Les syndicats « inquiets », et les touristes « dévastés » : la fermeture de tour Eiffel lundi, en raison d’une grève reconductible portant sur la gestion du site le plus célèbre de Paris, suscitait colère et incompréhension de visiteurs venus de loin pour la Dame de Fer.
« Mon rêve est brisé. » Assise sur une barrière orpheline de sa file d’attente, Lyra ne se remet pas de trouver porte close à l’une des entrées du célèbre monument. « C’est mon anniversaire aujourd’hui et je voulais vraiment voir la tour Eiffel », explique à l’AFP cette petite Londonienne, d’origine russe et ukrainienne, qui fête ses dix ans ce lundi.

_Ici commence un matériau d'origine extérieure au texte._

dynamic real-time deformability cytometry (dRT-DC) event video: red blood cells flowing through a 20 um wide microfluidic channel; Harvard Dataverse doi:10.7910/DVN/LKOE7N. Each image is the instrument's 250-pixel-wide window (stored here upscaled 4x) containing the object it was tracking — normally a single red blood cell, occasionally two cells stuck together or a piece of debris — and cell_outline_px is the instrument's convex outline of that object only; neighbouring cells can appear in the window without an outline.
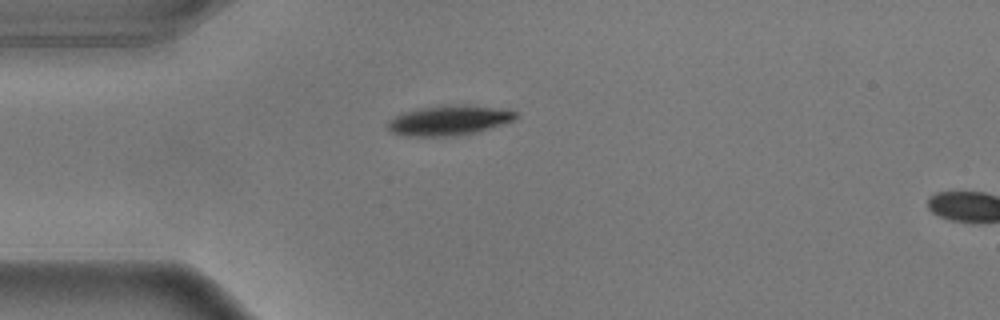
{"species": "common noctule bat (a hibernating species)", "species_latin": "Nyctalus noctula", "temperature_condition": "warm", "stored_images_in_passage": 4, "camera_frame_rate_fps": 3000, "um_per_image_px": 0.085, "animal": {"sex": "male", "body_mass_g": 17.9}, "frame": {"image": 1, "passage_image": 1, "time_ms": 0.0, "image_size_px": [1000, 320], "cell_outline_px": [[520, 116], [516, 120], [476, 132], [444, 136], [404, 136], [392, 132], [388, 128], [388, 120], [404, 112], [420, 108], [448, 104], [464, 104], [508, 108], [520, 112]], "centroid_in_image_um": [38.27, 10.2], "position_along_channel_um": 46.7, "area_um2": 22.66}}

« Il n’y a pas eu un seul message » pour avertir les visiteurs de la fermeture, déplore sa mère, Irina Goncherenko, une autrice de livres pour enfants « vraiment agacée » pour ce qui devait être le « grand jour » de sa fille… leur dernier jour à Paris. « Si nous avions su qu’il y avait un problème avec les employés, nous aurions changé la date », abonde Gabriel Mimica, « surpris » par le mouvement social alors qu’il avait « tout programmé pour aujourd’hui ».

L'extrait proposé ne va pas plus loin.